The Post goes on to point out that Amazon "did not immediately respond to questions about whether members of the media would be permitted to attend the hearing if the company’s motion is granted.

"The motion, which requests that the general public be barred from attending, specifies the parties that Amazon say should be allowed to attend the full proceeding, including witnesses and legal teams, does not explicitly mention members of the media. It describes media coverage of the union election in Staten Island as 'unprecedented'."

Seth Goldstein, the lawyer representing the Amazon Labor Union, tells the Post, "“I’ve never heard of this happening before.
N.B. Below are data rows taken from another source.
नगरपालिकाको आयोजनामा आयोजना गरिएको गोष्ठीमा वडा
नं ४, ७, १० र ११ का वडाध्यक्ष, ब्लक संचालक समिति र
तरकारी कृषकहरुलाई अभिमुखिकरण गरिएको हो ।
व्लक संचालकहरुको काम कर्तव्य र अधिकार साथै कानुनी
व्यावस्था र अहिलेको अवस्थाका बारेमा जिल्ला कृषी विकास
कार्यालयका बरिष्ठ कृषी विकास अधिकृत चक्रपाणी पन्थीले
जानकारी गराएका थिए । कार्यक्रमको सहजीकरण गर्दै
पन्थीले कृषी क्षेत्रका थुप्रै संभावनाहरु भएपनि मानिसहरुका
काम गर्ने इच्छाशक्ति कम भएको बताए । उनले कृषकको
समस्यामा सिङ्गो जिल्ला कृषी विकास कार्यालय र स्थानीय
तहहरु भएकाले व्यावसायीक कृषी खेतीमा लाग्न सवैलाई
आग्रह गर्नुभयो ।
This is fantasy … It again shows that Amazon is out of touch with the importance of transparency so that everybody understands what is happening."

KC's View:

The irony, of course, is the the Washington Post is owned by Amazon's founder-chairman Jeff Bezos, and its slogan, displayed prominently on its front page, is "Democracy dies in darkness."

Now, let's be clear.  Bezos' Post ownership is a private investment, separate from his role at Amazon.  (And, to be fair, Bezos has been hands-off in terms of editorial coverage.)  But I'm amazed that nobody at Amazon or on its legal team realized that their legal position would contradict that of one of the nation's great newspapers, which is owned by the man who remains Amazon's public face.  The disconnect is just too easy to point out.  

Not being a union organizer nor a labor lawyer, I have no idea how the NLRB might rule on this.  And I'll concede that the use of Zoom technology complicates some of the issues, but it doesn't totally change them.

For me, I believe in transparency.  I believe that democracy dies in darkness.  I believe that, as Supreme Court Justice Louis Brandeis said, "Sunlight is the best disinfectant."  So I hope that the NLRB is able to keep this hearing public, and let the chips fall where they may.